Der letzte Rosenstrauch
In der Klimt-Villa gibt es keine Originale, es ist ein Gedenkort. Die Jubiläumsausstellung heißt »Lost Klimt«.
Es ist der letzte Ort, an dem man noch so etwas wie den Hauch Klimts spüren kann. In der Feldmühlgasse, in einer Seitengasse der Hietzinger Hauptstraße, steht die Klimt-Villa. 1922/23 wurde der repräsentative neubarocke Bau errichtet, auf den Grundmauern des zugewachsenen, ebenerdigen Gartenpavillons, in dem Klimt 1911 bis 1918 sein letztes Atelier hatte. Nach seinem Tod hat Emilie Flöge die Miete gekündigt, es wurde verkauft. 1939 wurden die Besitzer, die Familie Klein, vertrieben, sie mussten unter Druck verkaufen. Nach dem Krieg verkauften sie das restituierte Haus dem Staat.

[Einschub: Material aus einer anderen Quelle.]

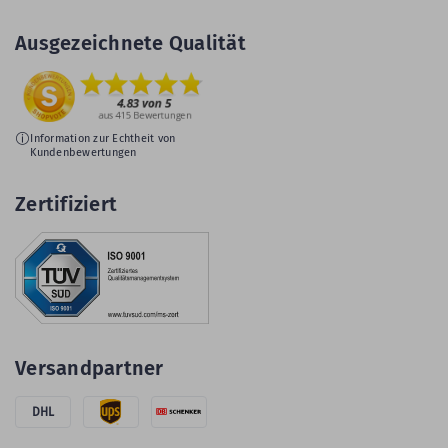
Ausgezeichnete Qualität
Information zur Echtheit von
Kundenbewertungen
Zertifiziert
Versandpartner
DHL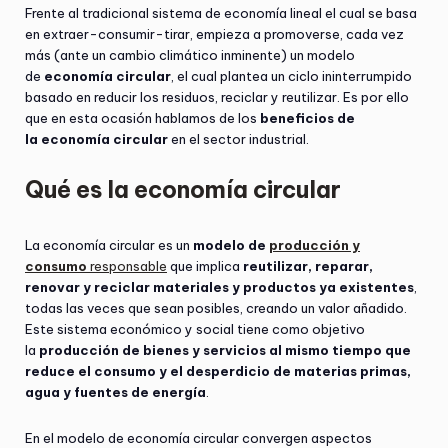
Frente al tradicional sistema de economía lineal el cual se basa
en extraer-consumir-tirar, empieza a promoverse, cada vez
más (ante un cambio climático inminente) un modelo
de
economía circular
, el cual plantea un ciclo ininterrumpido
basado en reducir los residuos, reciclar y reutilizar. Es por ello
que en esta ocasión hablamos de los
beneficios de
la economía circular
en el sector industrial.
Qué es la economía circular
La economía circular es un
modelo de
producción y
consumo
responsable
que implica
reutilizar, reparar,
renovar y reciclar materiales y productos ya existentes
,
todas las veces que sean posibles, creando un valor añadido.
Este sistema económico y social tiene como objetivo
la
producción de bienes y servicios al mismo tiempo que
reduce el consumo y el desperdicio de materias primas,
agua y fuentes de energía
.
En el modelo de economía circular convergen aspectos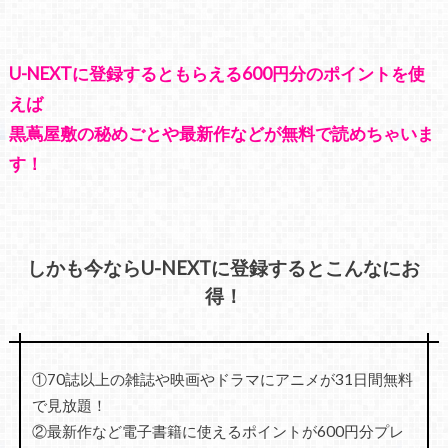
U-NEXTに登録するともらえる600円分のポイントを使
えば
黒蔦屋敷の秘めごとや最新作などが無料で読めちゃいま
す！
しかも今ならU-NEXTに登録するとこんなにお
得！
①70誌以上の雑誌や映画やドラマにアニメが31日間無料
で見放題！
②最新作など電子書籍に使えるポイントが600円分プレ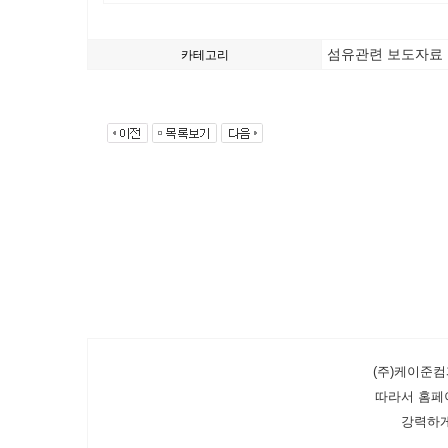
섬유관련 보도자료
카테고리
(주)케이준
따라서 홈페
강력하게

Der wusste nicht recht etwas anzufangen damit, erst ließ er es verfallen, dann zog eine HTL ein, dann sollte es verkauft werden. Worauf sich ein Verein zur Rettung des Ortes formierte, dessen Erhalt schon Schiele als unverändertes Klimt-Museum gewünscht hatte. Mittlerweile hält ein privater Betreiber das Geschäft am Laufen, nachdem sich eine angestrebte Übernahme durch das Belvedere zerschlug. Seither läuft es gut, die Besucher verdoppeln sich von Jahr zu Jahr, erzählt Betreiber Baris Alakus. Das Obergeschoß kann für Hochzeiten gemietet werden, es finden Modeschauen, Lesungen, Konzerte statt. Man bewerbe das nicht, man habe Stammkundschaft, sagt Alakus.
Das Erdgeschoß jedenfalls ist ganz der Klimt-Reinszenierung gewidmet, die teils mit Originalmöbeln überraschend nett funktioniert. Immerhin hat Klimt sich von der Wiener Werkstätte ausstatten lassen. Viele Menschen haben das Innere, das durch Fotografien von Moritz Nähr dokumentiert ist, nicht gesehen. Klimt legte Wert auf Ungestörtheit, angeblich gab es nur Einlass für diejenigen, die das Klopfzeichen kannten. Das waren die Industriellen-Gattinnen, die einen eigenen Ankleideraum hatten, um sich für die Porträtsitzungen zurechtzumachen. Das waren die armen, jungen Modelle, die sich im Aufenthaltsraum auf der anderen Seite des Ateliers aufhielten, wärmten, wuschen. Klimt zahlte mehr als andere und half auch in der Not aus. Dafür standen sie ihm zur Verfügung, er zeichnete wie manisch Stadien der weiblichen Lust, was man im Kontext damaliger Frauenfeindlichkeit (keine Seele, Masturbation war Sünde) als fast feministisch verstehen kann.
Als Klimt starb, hinterließ er auf der Staffelei ein unvollendetes Werk, „Die Braut“, die heute als Leihgabe der Klimt-Foundation im Belvedere zu sehen ist. In der Klimt-Villa steht eine Reproduktion. Auch eine Reproduktion des winzigen Maler-Stockerls, der die vorherrschende Untersicht bei den Gemälden erklärt. Man blickt aus dem großen Atelierfenster hinaus in den Garten. Hier steht noch einer der originalen Rosenstöcke. Der zauberhafte Rest? Lost. Verlust. So wird auch die Sonderausstellung heißen, die man hier zum 100. Todestag aufstellt. Wobei es nicht nur um verlorene Bilder geht, sondern auch um Tod im Allgemeinen, um Enteignung und Restitution.